Whilst doing the six week old’s 1am feed I came up with a couple more disadvantages of digital comics:
3. Digital comics do not engage other senses. We all know comics is a visual medium, but we tend to forget that comic books themselves engage other senses as well. When reading a comic I also feel the texture of the paper – the roughness of old newsprint, the slickness of a glossy 90s comic or the silkiness of a high end paper stock used in an Absolute Edition. Not only that, I hear the rustle of the pages as I turn them, or crease back the page to make the comic easier to read with one hand (how else can one eat a sandwich and read a comic at the same time while at the beach ?). Best of all, comics – in particular old comics – have a distinct smell to them. Those old comics, printed as they are on newsprint with the cheapest inks have a musty, tangy smell due to the acids in the inks leaching into the paper (it is what gives old comics that wonderful yellowed colour too). Digital comics do not have any of these features, and ultimately turn reading a comic into watching something on a monitor. This is not necessarily a bad thing, but it does mean you miss out on the other sensations you can only get holding a physical comic.
4. A digital comic cannot be signed by its creator. I love having my comics signed by the creator(s) ! It makes a comic I already cherish even more special when on it there is a signature and perhaps even a personalised message from the writer and/or artist who worked to create it. In a way it makes me feel the work was created just for me, rather than simply be a product made for sale. Even more important, the signature is a reminder that I had the chance to meet and speak to a creator whose work I admire, in many cases to have the chance to tell them just how much their work speaks to me and to thank them for creating it. So, when I look at my copy of Kabuki:Circle of Death #1 signed by David Mack, I remember the great chat I had with him about using comics as a means to allay grief, the panel he did on the artistic process at Supanova and the fact he was a personable bloke who told a great anecdote.

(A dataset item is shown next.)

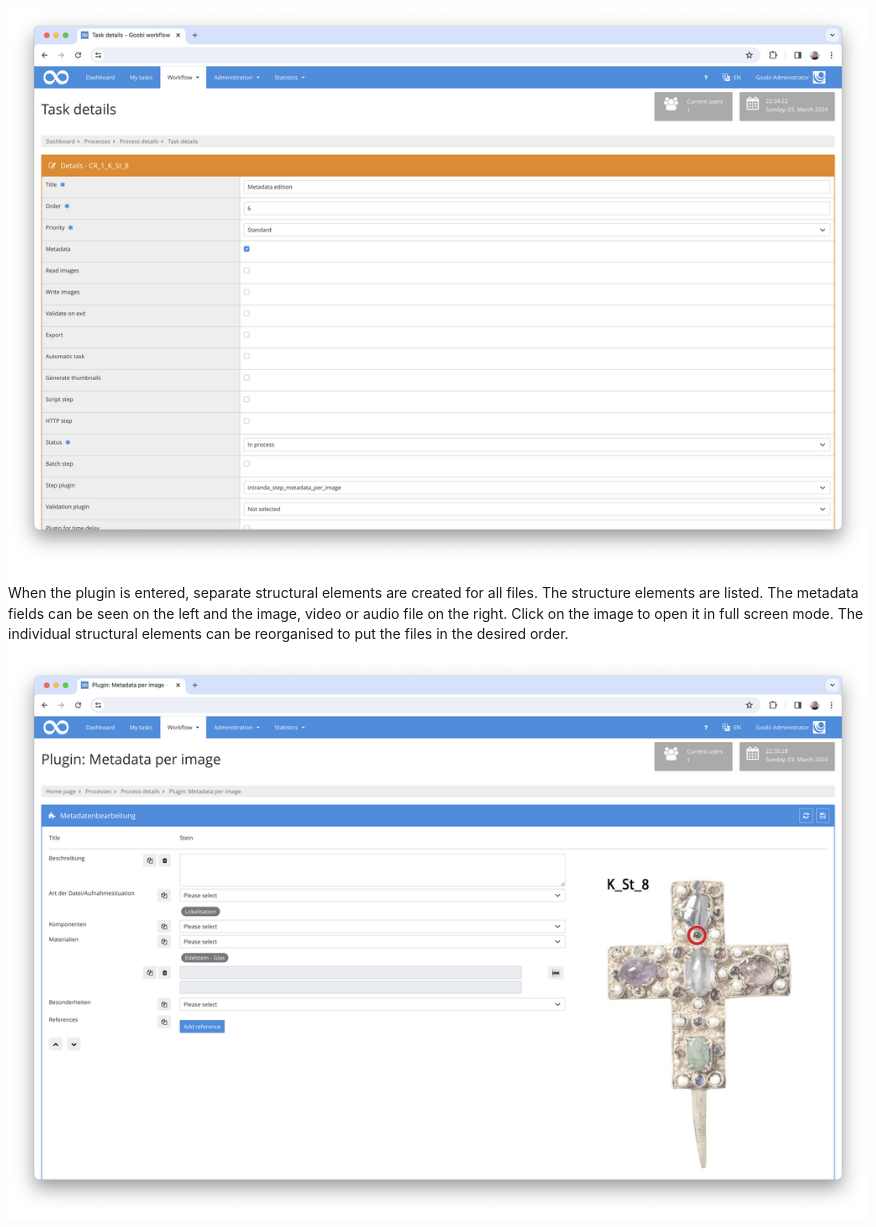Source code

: ![Setting up the plugin in the workflow](images/goobi-plugin-step-metadata-per-image_screen1_en.png)

When the plugin is entered, separate structural elements are created for all files. The structure elements are listed. The metadata fields can be seen on the left and the image, video or audio file on the right. Click on the image to open it in full screen mode.
The individual structural elements can be reorganised to put the files in the desired order.

![User interface of the plugin](images/goobi-plugin-step-metadata-per-image_screen2_en.png)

No matter how good a digital comic is, or how much I cherish it, I can never have the comic signed, and so miss out on all of the joy that goes along with that process.
Oh, and it is an incredible moment when you watch your child having a comic they have liked reading signed by the artist ! The pure joy radiating from my son’s face when he had his Super Friends comic signed by artist Stewart McKenny was palpable, as was the pride he felt when he took the comic to school for news and showed his friends the message Stewart had written for him.
5. Going to the comic shop is fun ! Part of what keeps us “Wednesday Warriors” going back to the comic shop each week is the collegiate atmosphere you find when a heap of passionate fans get together in one spot. I know comic shops have a bad rap, and most of this reputation is well-earned, but I have been lucky enough to find comic shops where the owners are not greedy capitalists just out to make a buck on the latest fad (pogs, anyone ?), the shop assistants are not surly and sarcastic, and the shop itself not a dingy, poorly-lit homage to a teenager’s bedroom. In fact, going to the comic shop and talking to the guys there has always been an important and enjoyable part of my routine. Sure, I can get digital comics quickly and easily, but that efficiency robs me of an experience I enjoy tremendously.
At this point I will point you all in the direction of Perth’s Comic Zone. This is the best comic shop I have ever been to, with friendly owners and staff (G’Day to Owen and Mike), a wide range of titles and a great atmosphere.
Just thought of another advantage of digital comics too:
Digital comics are ecologically sound and hippy-friendly ! Digital comics tend to be created on a computer, and are then uploaded to another computer (or server) where they can sit indefinitely awaiting a customer to buy and read them. That’s a pretty small carbon footprint there ! On the other hand, physical comics are generally drawn on bristol boards, the artwork shrunk and then printed on paper. The comics then must be transported to the distributor, warehoused, to finally be transported to the comic shop where they sit on a shelf until they are sold. If the comic is popular and more customers want to buy it, the whole printing/transporting process must be started again. That’s not so eco-friendly, especially when you look at all of the fuel being used to transport the comics. Don’t get me wrong, I would not want anyone who is part of this supply chain to lose their livelihood, but I cannot help but think it is better for the (Captain ?) planet for us to run with the first model of creating and distributing comics.
Perhaps the comics industry can use this eco-friendliness as a promotional tool, in the same way airlines do with their “carbon offset allowance”. While the latter is really just a token gesture, the comics industry has in a very real way reduced the impact it has on the environment by adopting the digital distribution model. And hey, there are plenty of animal or plant based characters which can be used in said promotion !
“Swamp Thing says: ‘You do not have to kill a tree to read a comic‘ “ !!